Adopting healthy behaviours like eating nutritious foods and exercising can be a serious struggle in 2018 – when our lifestyles are increasingly geared towards being sedentary and consuming quick, easy, nutrient-poor food.
While many of us would like to improve our overall health, it’s far more difficult to do in practice. Especially when we’re routinely confronted with the most extreme representations of what ‘health’ actually is. Exercising seven days a week and eating solely organic, fresh produce just isn’t realistic for the average person, and it’s easy to become disheartened about our ability to stick to the picture-perfect version of health.
But the all-or-nothing approach to health is probably what’s holding a lot of us back. The little things that would make a difference – like getting an extra hour of sleep, or eating more vegetables, or walking more, are hard to maintain.
In particular, living an active lifestyle, with all the other demands of modern life, can seem overwhelming.

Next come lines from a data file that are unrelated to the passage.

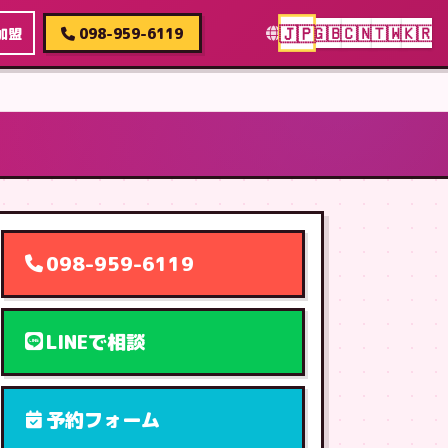
🇯🇵
🇬🇧
🇨🇳
🇹🇼
🇰🇷
加盟
098-959-6119
098-959-6119
LINEで相談
予約フォーム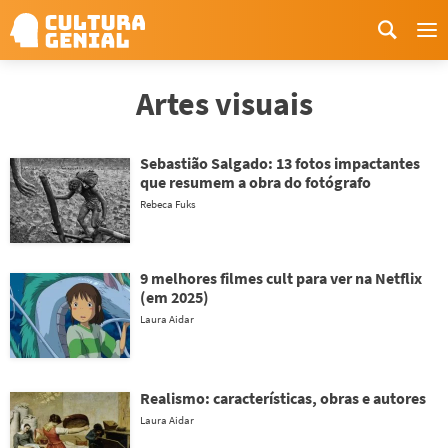
Me
Artes visuais
Sebastião Salgado: 13 fotos impactantes
que resumem a obra do fotógrafo
Rebeca Fuks
9 melhores filmes cult para ver na Netflix
(em 2025)
Laura Aidar
Realismo: características, obras e autores
Laura Aidar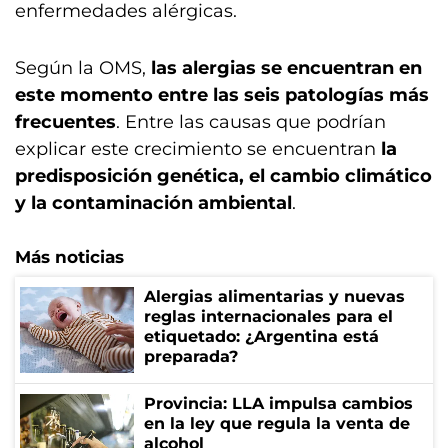
enfermedades alérgicas.
Según la OMS,
las alergias se encuentran en
este momento entre las seis patologías más
frecuentes
. Entre las causas que podrían
explicar este crecimiento se encuentran
la
predisposición genética, el cambio climático
y la contaminación ambiental
.
Más noticias
Alergias alimentarias y nuevas
reglas internacionales para el
etiquetado: ¿Argentina está
preparada?
Provincia: LLA impulsa cambios
en la ley que regula la venta de
alcohol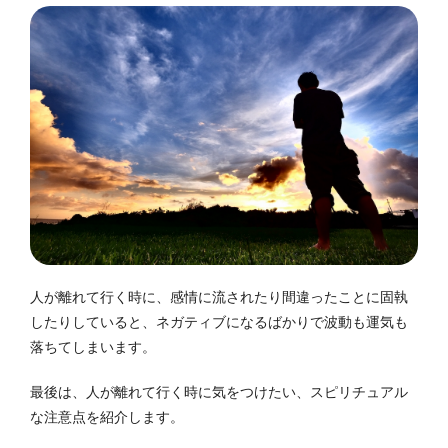
人が離れて行く時に、感情に流されたり間違ったことに固執
したりしていると、ネガティブになるばかりで波動も運気も
落ちてしまいます。
最後は、人が離れて行く時に気をつけたい、スピリチュアル
な注意点を紹介します。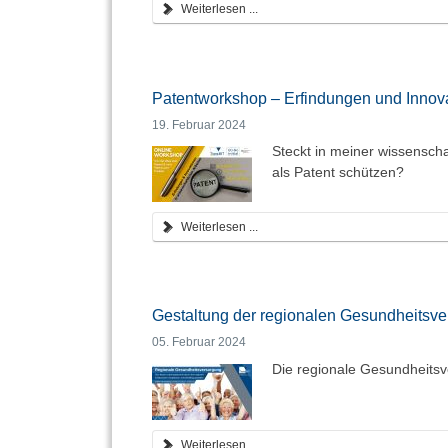
Weiterlesen ...
Patentworkshop – Erfindungen und Innova
19. Februar 2024
Steckt in meiner wissenscha
als Patent schützen?
Weiterlesen ...
Gestaltung der regionalen Gesundheitsver
05. Februar 2024
Die regionale Gesundheits
Weiterlesen ...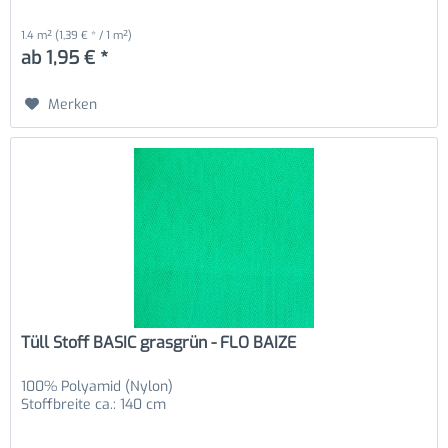
1.4 m²
(1,39 € * / 1 m²)
ab 1,95 € *
Merken
Tüll Stoff BASIC grasgrün - FLO BAIZE
100% Polyamid (Nylon)
Stoffbreite ca.: 140 cm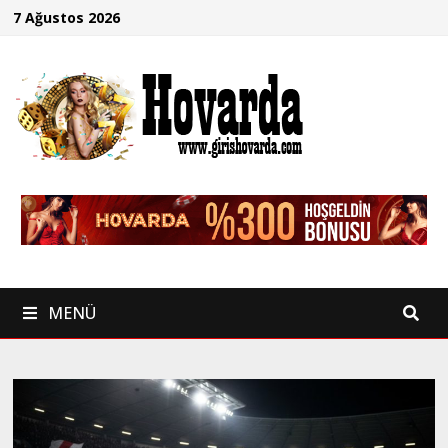
İçeriğe
7 Ağustos 2026
geç
MENÜ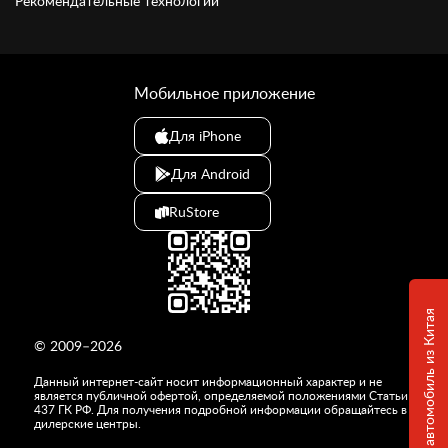
Рекомендательные технологии
Мобильное приложение
Для iPhone
Для Android
RuStore
Привезем любой автомобиль из Китая
© 2009–2026
Данный интернет-сайт носит информационный характер и не
является публичной офертой, определяемой положениями Статьи
437 ГК РФ. Для получения подробной информации обращайтесь в
дилерские центры.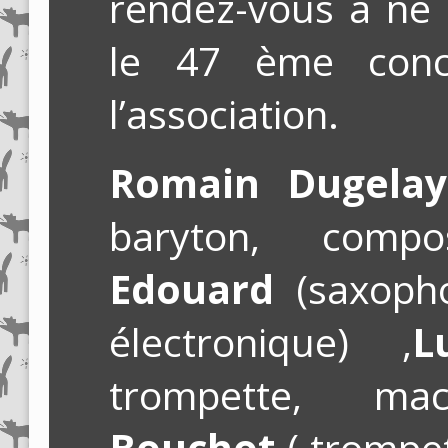
rendez-vous à ne
le 47 ème conc
l’association.
Romain Dugelay
baryton, compo
Edouard
(saxophon
électronique) ,
L
trompette, ma
Bouchot
( trompet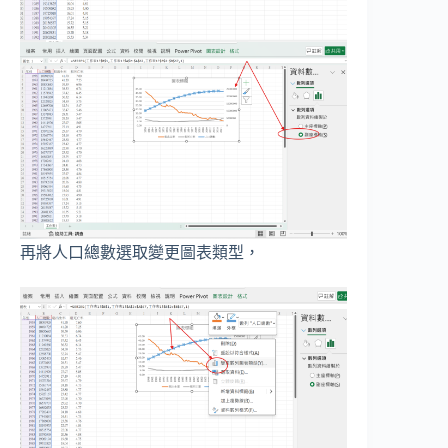
再將人口總數選取變更圖表類型，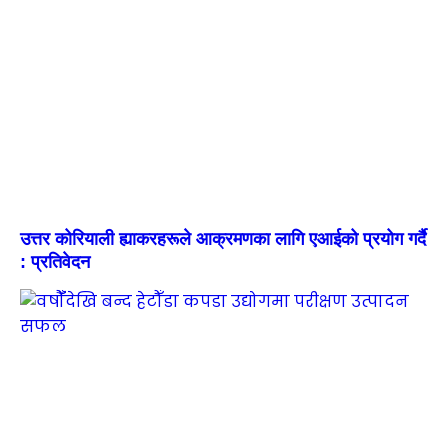
उत्तर कोरियाली ह्याकरहरूले आक्रमणका लागि एआईको प्रयोग गर्दै
: प्रतिवेदन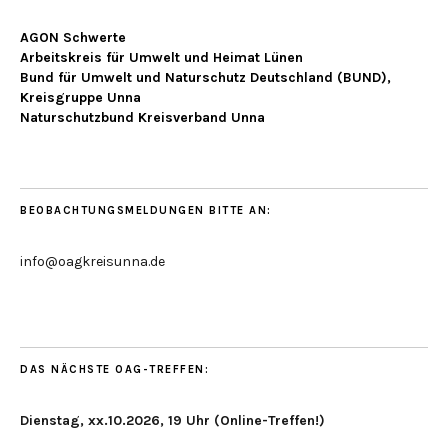
AGON Schwerte
Arbeitskreis für Umwelt und Heimat Lünen
Bund für Umwelt und Naturschutz Deutschland (BUND),
Kreisgruppe Unna
Naturschutzbund Kreisverband Unna
BEOBACHTUNGSMELDUNGEN BITTE AN:
info@oagkreisunna.de
DAS NÄCHSTE OAG-TREFFEN:
Dienstag, xx.10.2026, 19 Uhr (Online-Treffen!)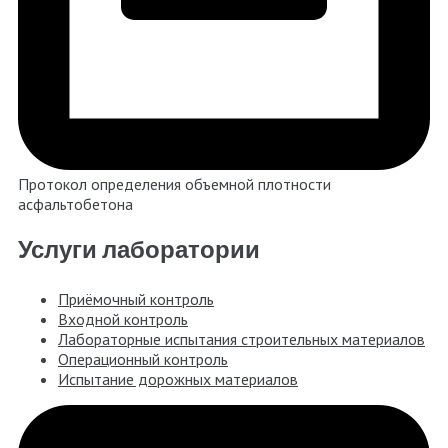
Протокол определения объемной плотности
асфальтобетона
Услуги лаборатории
Приёмочный контроль
Входной контроль
Лабораторные испытания строительных материалов
Операционный контроль
Испытание дорожных материалов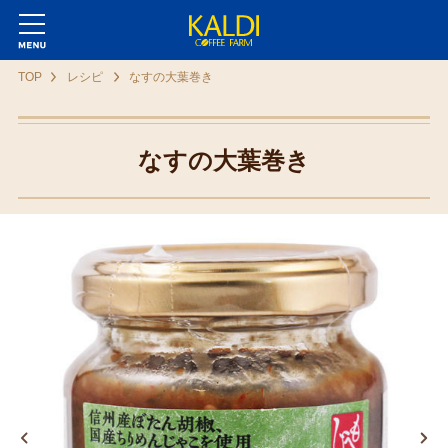
TOP
レシピ
なすの大葉巻き
なすの大葉巻き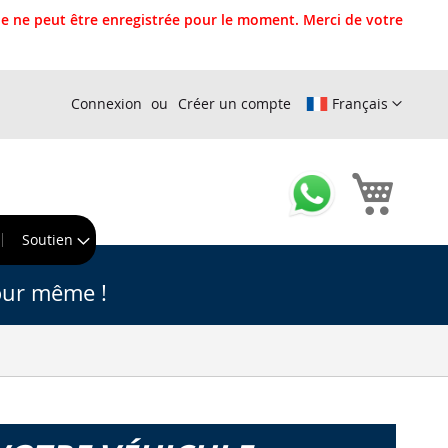
 ne peut être enregistrée pour le moment. Merci de votre
Connexion
Créer un compte
Français
Mon pa
r
Soutien
our même !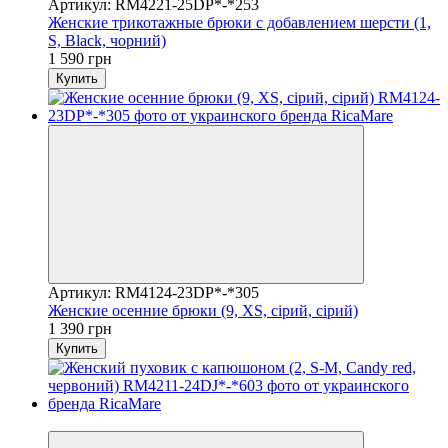
Артикул: RM4221-25DP*-*253
Женские трикотажные брюки с добавлением шерсти (1,
S, Black, чорний)
1 590 грн
Купить
Артикул: RM4124-23DP*-*305
Женские осенние брюки (9, XS, сірий, сірий)
1 390 грн
Купить
Видео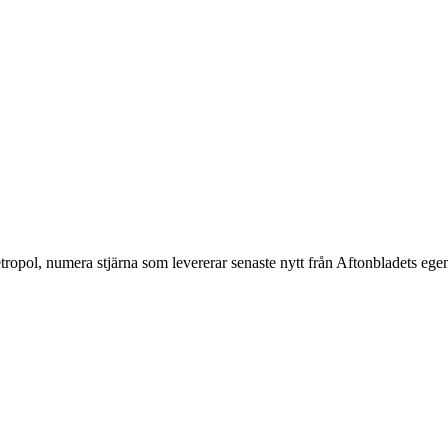
 Metropol, numera stjärna som levererar senaste nytt från Aftonbladets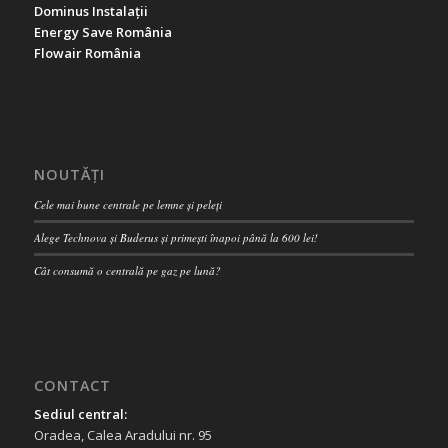
Dominus Instalații
Energy Save România
Flowair România
NOUTĂȚI
Cele mai bune centrale pe lemne și peleți
Alege Technova și Buderus și primești înapoi până la 600 lei!
Cât consumă o centrală pe gaz pe lună?
CONTACT
Sediul central:
Oradea, Calea Aradului nr. 95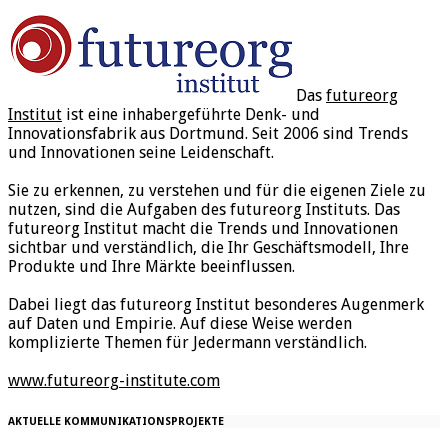
Das
futureorg
Institut
ist eine inhabergeführte Denk- und
Innovationsfabrik aus Dortmund. Seit 2006 sind Trends
und Innovationen seine Leidenschaft.
Sie zu erkennen, zu verstehen und für die eigenen Ziele zu
nutzen, sind die Aufgaben des futureorg Instituts. Das
futureorg Institut macht die Trends und Innovationen
sichtbar und verständlich, die Ihr Geschäftsmodell, Ihre
Produkte und Ihre Märkte beeinflussen.
Dabei liegt das futureorg Institut besonderes Augenmerk
auf Daten und Empirie. Auf diese Weise werden
komplizierte Themen für Jedermann verständlich.
www.futureorg-institute.com
AKTUELLE KOMMUNIKATIONSPROJEKTE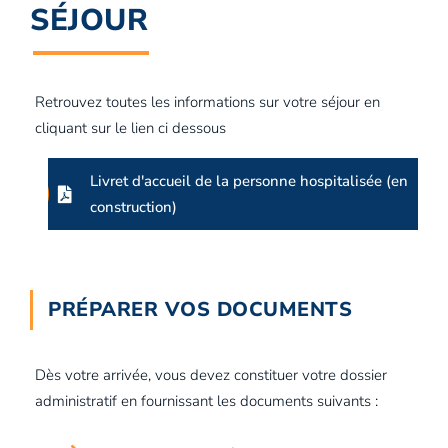
SÉJOUR
Retrouvez toutes les informations sur votre séjour en
cliquant sur le lien ci dessous
Livret d'accueil de la personne hospitalisée (en
construction)
PRÉPARER VOS DOCUMENTS
Dès votre arrivée, vous devez constituer votre dossier
administratif en fournissant les documents suivants :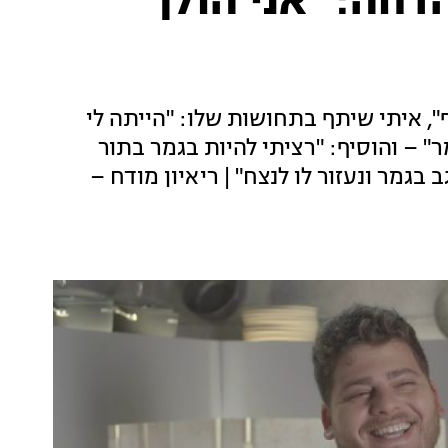
דחה: "אני הולך
 איתי שיתף בתחושות שלו: "הייתה לי
" – והוסיף: "רציתי להיות בגמר בתור
בגמר ונעזור לו לנצח" | ריאיון מודח –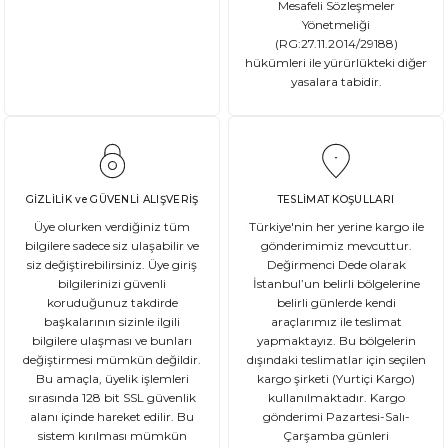
Mesafeli Sözleşmeler
Yönetmeliği
(RG:27.11.2014/29188)
hükümleri ile yürürlükteki diğer
yasalara tabidir.
GİZLİLİK ve GÜVENLİ ALIŞVERİŞ
TESLİMAT KOŞULLARI
Üye olurken verdiğiniz tüm
Türkiye'nin her yerine kargo ile
bilgilere sadece siz ulaşabilir ve
gönderimimiz mevcuttur.
siz değiştirebilirsiniz. Üye giriş
Değirmenci Dede olarak
bilgilerinizi güvenli
İstanbul’un belirli bölgelerine
koruduğunuz takdirde
belirli günlerde kendi
başkalarının sizinle ilgili
araçlarımız ile teslimat
bilgilere ulaşması ve bunları
yapmaktayız. Bu bölgelerin
değiştirmesi mümkün değildir.
dışındaki teslimatlar için seçilen
Bu amaçla, üyelik işlemleri
kargo şirketi (Yurtiçi Kargo)
sırasında 128 bit SSL güvenlik
kullanılmaktadır. Kargo
alanı içinde hareket edilir. Bu
gönderimi Pazartesi-Salı-
sistem kırılması mümkün
Çarşamba günleri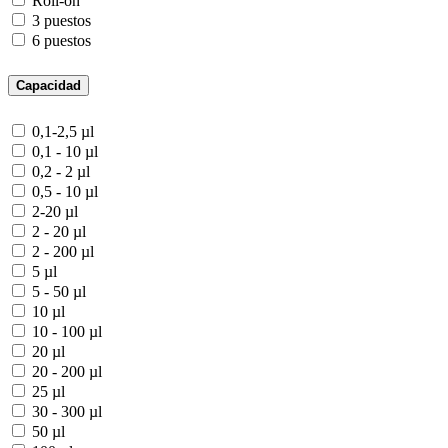
Roll-on
3 puestos
6 puestos
Capacidad
0,1-2,5 µl
0,1 - 10 µl
0,2 - 2 µl
0,5 - 10 µl
2-20 µl
2 - 20 µl
2 - 200 µl
5 µl
5 - 50 µl
10 µl
10 - 100 µl
20 µl
20 - 200 µl
25 µl
30 - 300 µl
50 µl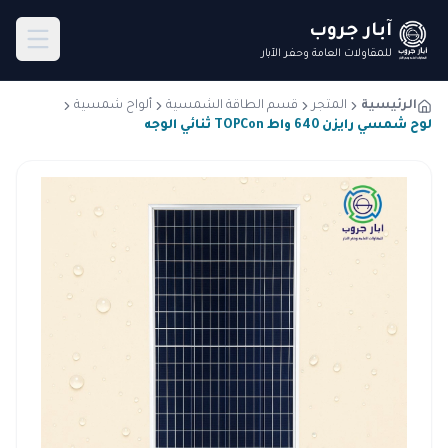
آبار جروب
للمقاولات العامة وحفر الآبار
الرئيسية
المتجر
قسم الطاقة الشمسية
ألواح شمسية
لوح شمسي رايزن 640 واط TOPCon ثنائي الوجه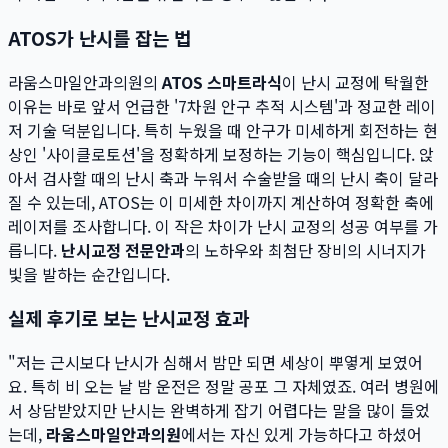
ATOS가 난시를 잡는 법
라움스마일안과의원의
ATOS 스마트라식
이 난시 교정에 탁월한
이유는 바로 앞서 언급한 '7차원 안구 추적 시스템'과 정교한 레이
저 기술 덕분입니다. 특히 누웠을 때 안구가 미세하게 회전하는 현
상인 '사이클로토션'을 정확하게 보정하는 기능이 핵심입니다. 앉
아서 검사할 때의 난시 축과 누워서 수술받을 때의 난시 축이 달라
질 수 있는데, ATOS는 이 미세한 차이까지 계산하여 정확한 축에
레이저를 조사합니다. 이 작은 차이가 난시 교정의 성공 여부를 가
릅니다.
난시교정 전문안과
의 노하우와 최첨단 장비의 시너지가
빛을 발하는 순간입니다.
실제 후기로 보는 난시교정 효과
"저는 근시보다 난시가 심해서 밤만 되면 세상이 뿌옇게 보였어
요. 특히 비 오는 날 밤 운전은 정말 공포 그 자체였죠. 여러 병원에
서 상담받았지만 난시는 완벽하게 잡기 어렵다는 말을 많이 들었
는데,
라움스마일안과의원
에서는 자신 있게 가능하다고 하셨어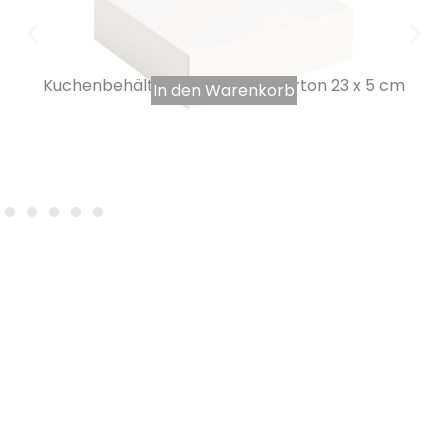
Kuchenbehälter aus weißem Karton 23 x 5 cm
In den Warenkorb
0,62
€
INKL. MWST.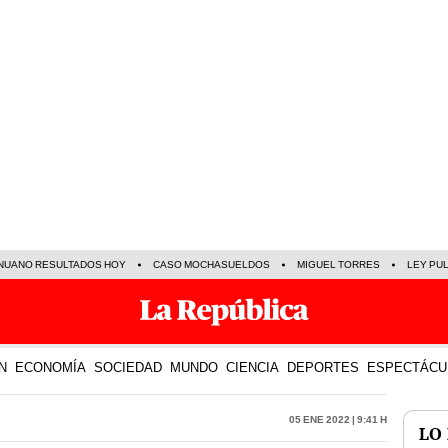
NUANO RESULTADOS HOY
CASO MOCHASUELDOS
MIGUEL TORRES
LEY PU
N
ECONOMÍA
SOCIEDAD
MUNDO
CIENCIA
DEPORTES
ESPECTÁCU
05 Ene 2022 | 9:41 h
LO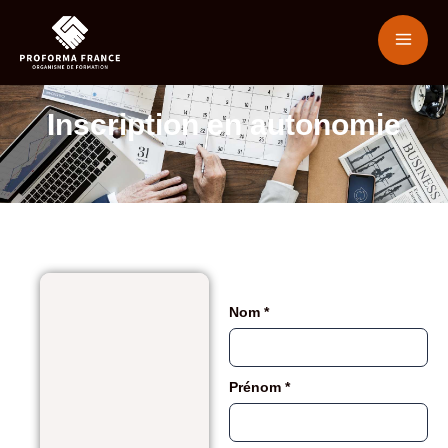
Inscription en autonomie
Nom
*
Prénom
*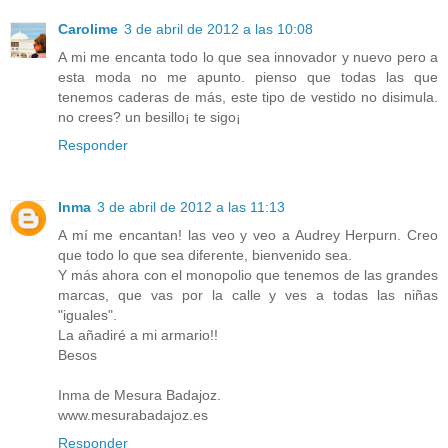
Carolime
3 de abril de 2012 a las 10:08
A mi me encanta todo lo que sea innovador y nuevo pero a
esta moda no me apunto. pienso que todas las que
tenemos caderas de más, este tipo de vestido no disimula.
no crees? un besillo¡ te sigo¡
Responder
Inma
3 de abril de 2012 a las 11:13
A mí me encantan! las veo y veo a Audrey Herpurn. Creo
que todo lo que sea diferente, bienvenido sea.
Y más ahora con el monopolio que tenemos de las grandes
marcas, que vas por la calle y ves a todas las niñas
"iguales".
La añadiré a mi armario!!
Besos
Inma de Mesura Badajoz.
www.mesurabadajoz.es
Responder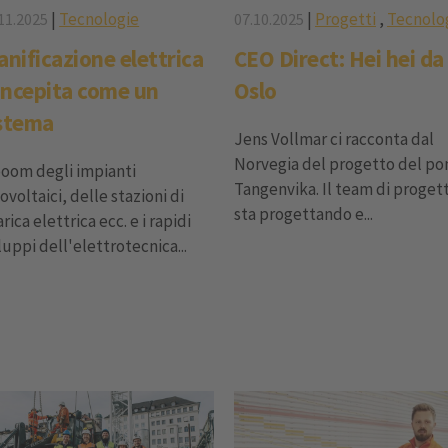
|
Tecnologie
|
Progetti
,
Tecnolo
11.2025
07.10.2025
anificazione elettrica
CEO Direct: Hei hei da
ncepita come un
Oslo
stema
Jens Vollmar ci racconta dal
Norvegia del progetto del po
boom degli impianti
Tangenvika. Il team di proget
ovoltaici, delle stazioni di
sta progettando e...
arica elettrica ecc. e i rapidi
luppi dell'elettrotecnica...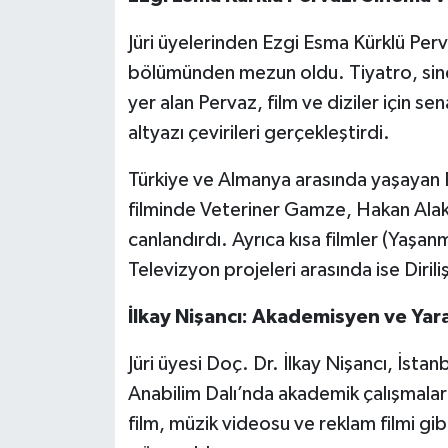
Jüri üyelerinden Ezgi Esma Kürklü Per
bölümünden mezun oldu. Tiyatro, sin
yer alan Pervaz, film ve diziler için se
altyazı çevirileri gerçekleştirdi.
Türkiye ve Almanya arasında yaşayan
filminde Veteriner Gamze, Hakan Alak’ı
canlandırdı. Ayrıca kısa filmler (Yaşan
Televizyon projeleri arasında ise Diriliş
İlkay Nişancı: Akademisyen ve Yar
Jüri üyesi Doç. Dr. İlkay Nişancı, İstan
Anabilim Dalı’nda akademik çalışmalar
film, müzik videosu ve reklam filmi g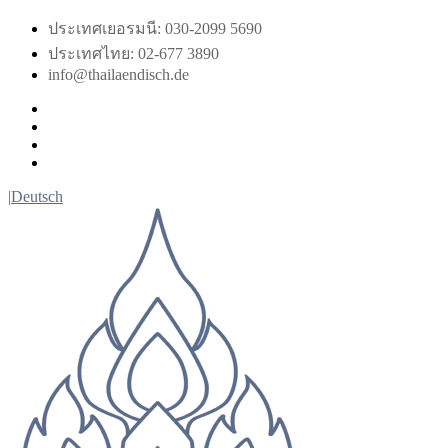
Skip
ประเทศเยอรมนี: 030-2099 5690
to
ประเทศไทย: 02-677 3890
content
info@thailaendisch.de
Facebook
Instagram
LinkedIn
Twitter
|
Deutsch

Even though the World Health Organisation’s recommendations of 150 minutes of “moderate-intensity aerobic physical activity” per week (i.e. 20 minutes per day) seems achievable, it’s estimated that 65 per cent of Australians over the age of 15 are sedentary or have low levels of exercise.
So how can we integrate exercise into our lives in the long term?
We asked six women about how they made an exercise habit actually stick for good.
Polly: “I connected it to my mental health.”
“I had always had a total all-or-nothing approach to exercise until about four years ago,” Polly says. It eventually changed when she “finally connected working out with an improvement to my mental health and completely took trying to make physical changes out of the equation”.
“I feel crap if I don’t work out and I feel OK/good/great if I do. When I broke it down that simply, it clicked and became a habit I could never break.”
Polly also says she read an athlete say once that exercise should be like brushing your teeth – just a regular little task you have to weave into your life. When she started thinking of it this way, it completely changed her mindset.
Amy: “I tell myself I’m going to the gym for fun.”
When most of us think of the gym – we probably picture ourselves sweating and sore.
But a small shift ended up being particularly motivating for Amy.
“I tell myself I’m just going to the gym to watch YouTube and walk on the treadmill,” she says. “Then once I’m there I actually get excited for a full weights workout.”
A few other women echoed Amy’s sentiment, saying they look forward to running or going to the gym because it means they can listen to a podcast, or listen to music. They also tell themselves they’re only going to do something quick and easy, because they’re aware that another wave of motivation comes once you actually get moving. If they had to gear themselves up for a full-blown workout, however, they’d probably put it off.